Ekologiczne paliwa? Na polskiej wsi to (na razie) nie przejdzie

Maciej Piwowski
09.04.2019

Za powstawanie zjawiska smogu w naszym kraju w 80% odpowiada tzw. niska emisja, czyli domowe paleniska zasilane węglem oraz odpadami drzewnymi i śmieciami. Stereotypowo sądzimy, że problem ten dotyczy tylko wielkich miast, tymczasem smog dusi też polską wieś. Oddychanie świeżym powietrzem w środowisku wiejskim jest tylko ułudą. Co gorsza, tego problemu nie da się łatwo rozwiązać, bo na przeszkodzie stoją szkodliwe przyzwyczajenia mieszkańców.

Węgiel to podstawowe paliwo na polskiej wsi

Według szacunków około 90% budynków jednorodzinnych zlokalizowanych na wsi jest wyposażonych w węglowe instalacje grzewcze. To wciąż zdecydowanie najpopularniejsze paliwo energetyczne w małych miejscowościach. Mieszkańcy wsi są przyzwyczajeni do ogrzewania domów kotłami węglowymi, niestety w większości przestarzałymi.

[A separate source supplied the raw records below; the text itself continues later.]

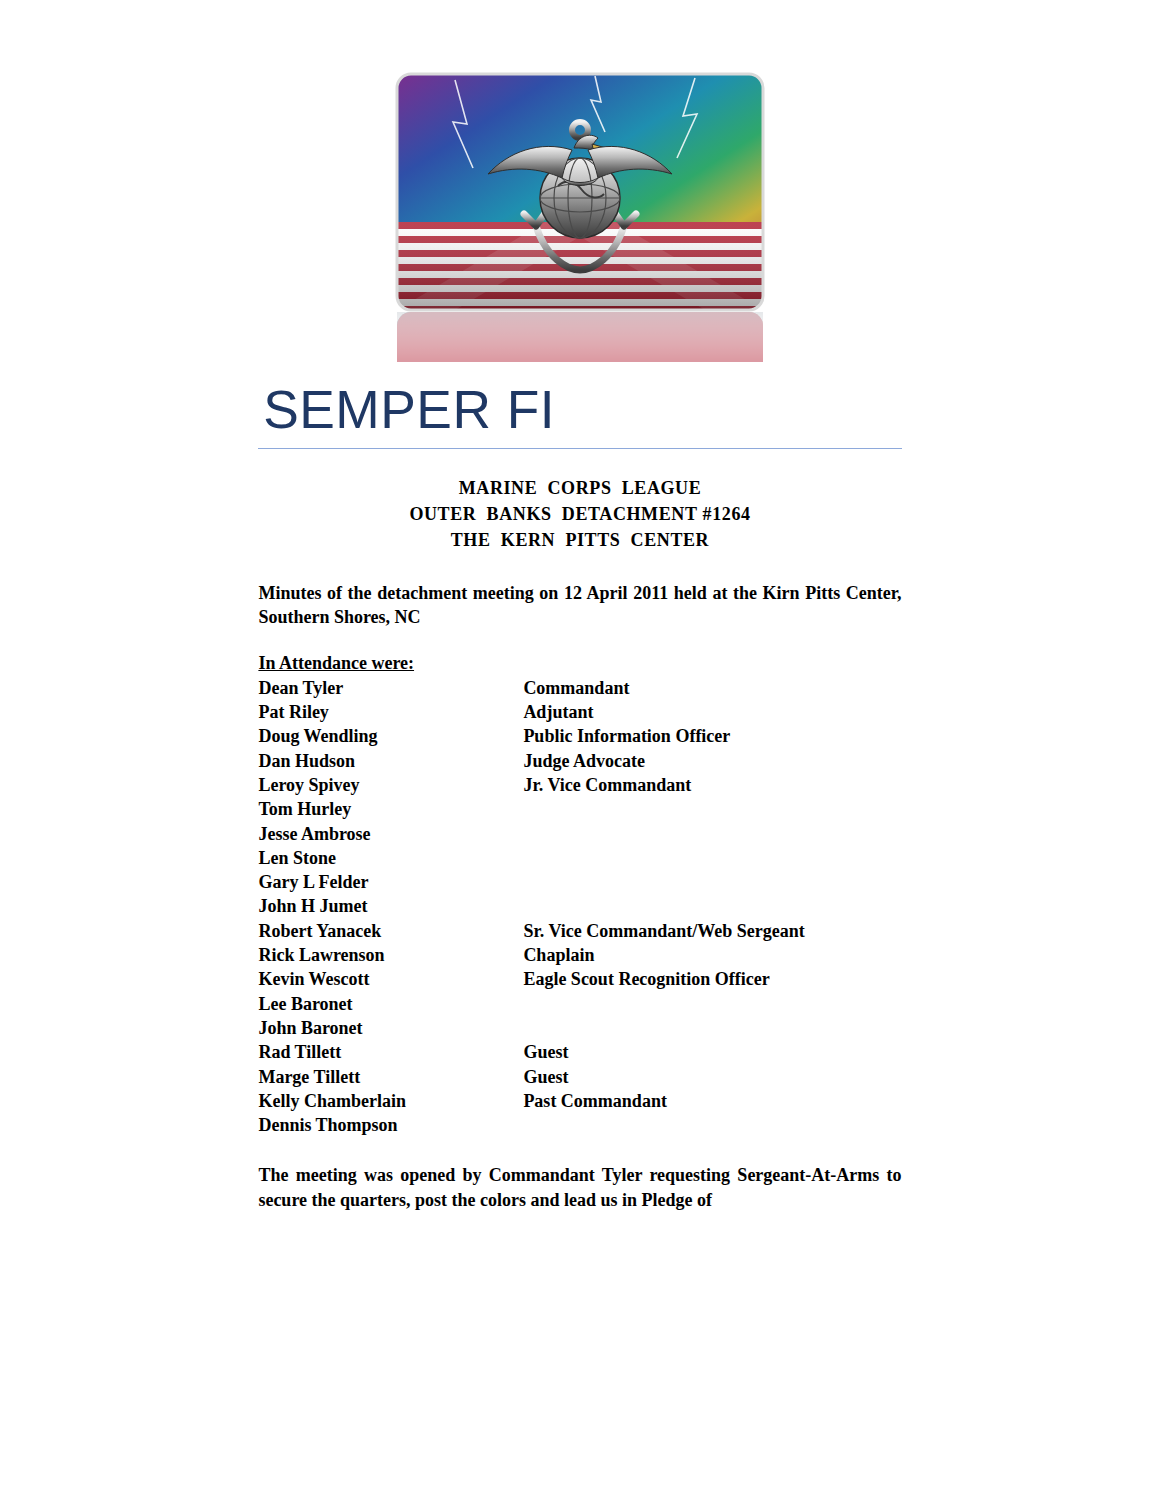SEMPER FI
MARINE CORPS LEAGUE
OUTER BANKS DETACHMENT #1264
THE KERN PITTS CENTER
Minutes of the detachment meeting on 12 April 2011 held at the Kirn Pitts Center, Southern Shores, NC
In Attendance were:
| Dean Tyler | Commandant |
| Pat Riley | Adjutant |
| Doug Wendling | Public Information Officer |
| Dan Hudson | Judge Advocate |
| Leroy Spivey | Jr. Vice Commandant |
| Tom Hurley | |
| Jesse Ambrose | |
| Len Stone | |
| Gary L Felder | |
| John H Jumet | |
| Robert Yanacek | Sr. Vice Commandant/Web Sergeant |
| Rick Lawrenson | Chaplain |
| Kevin Wescott | Eagle Scout Recognition Officer |
| Lee Baronet | |
| John Baronet | |
| Rad Tillett | Guest |
| Marge Tillett | Guest |
| Kelly Chamberlain | Past Commandant |
| Dennis Thompson | |
The meeting was opened by Commandant Tyler requesting Sergeant-At-Arms to secure the quarters, post the colors and lead us in Pledge of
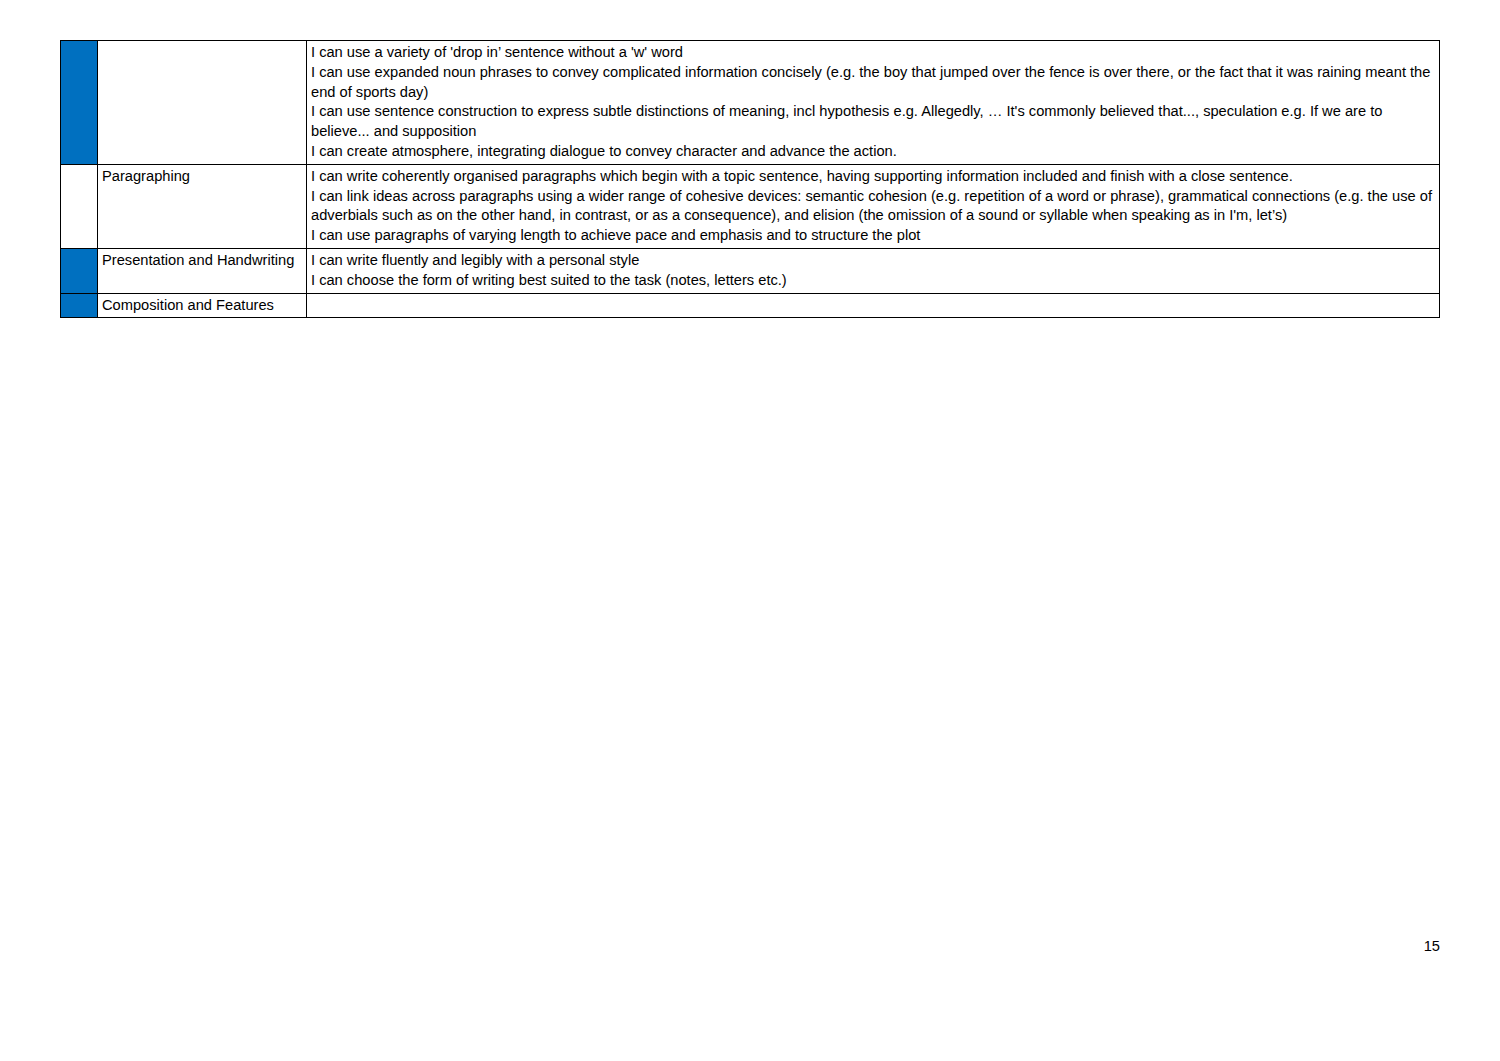| | | I can use a variety of 'drop in’ sentence without a 'w' word I can use expanded noun phrases to convey complicated information concisely (e.g. the boy that jumped over the fence is over there, or the fact that it was raining meant the end of sports day) I can use sentence construction to express subtle distinctions of meaning, incl hypothesis e.g. Allegedly, … It's commonly believed that..., speculation e.g. If we are to believe... and supposition I can create atmosphere, integrating dialogue to convey character and advance the action. |
| | Paragraphing | I can write coherently organised paragraphs which begin with a topic sentence, having supporting information included and finish with a close sentence. I can link ideas across paragraphs using a wider range of cohesive devices: semantic cohesion (e.g. repetition of a word or phrase), grammatical connections (e.g. the use of adverbials such as on the other hand, in contrast, or as a consequence), and elision (the omission of a sound or syllable when speaking as in I'm, let’s) I can use paragraphs of varying length to achieve pace and emphasis and to structure the plot |
| | Presentation and Handwriting | I can write fluently and legibly with a personal style I can choose the form of writing best suited to the task (notes, letters etc.) |
| | Composition and Features | |
15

Kocioł węglowy starej generacji emituje do atmosfery dziesięciokrotnie więcej zanieczyszczeń niż konstrukcja spełniająca piątą normę emisji spalin. Jeśli więc sami użytkownicy nie zrozumieją, że korzystając z takich instalacji trują środowisko, siebie i sąsiadów, to nic się w tej materii nie zmieni i polska wieś nadal będzie dusić się pod grubą warstwą smogu.

Problem nie byłby tak poważny, gdyby właściciele kotłów węglowych rzeczywiście spalali w nich węgiel i robili to w najbardziej ekologiczny sposób, czyli metodą rozpalania od góry. Wiadomo jednak, że to tylko pobożne życzenia. Do wiejskich kotłów trafia dosłownie wszystko, również bioodpady, które nie nadają się do spalania w niskiej temperaturze.

Napływowi mieszkańcy i gazyfikacja ratunkiem dla wiejskiego powietrza?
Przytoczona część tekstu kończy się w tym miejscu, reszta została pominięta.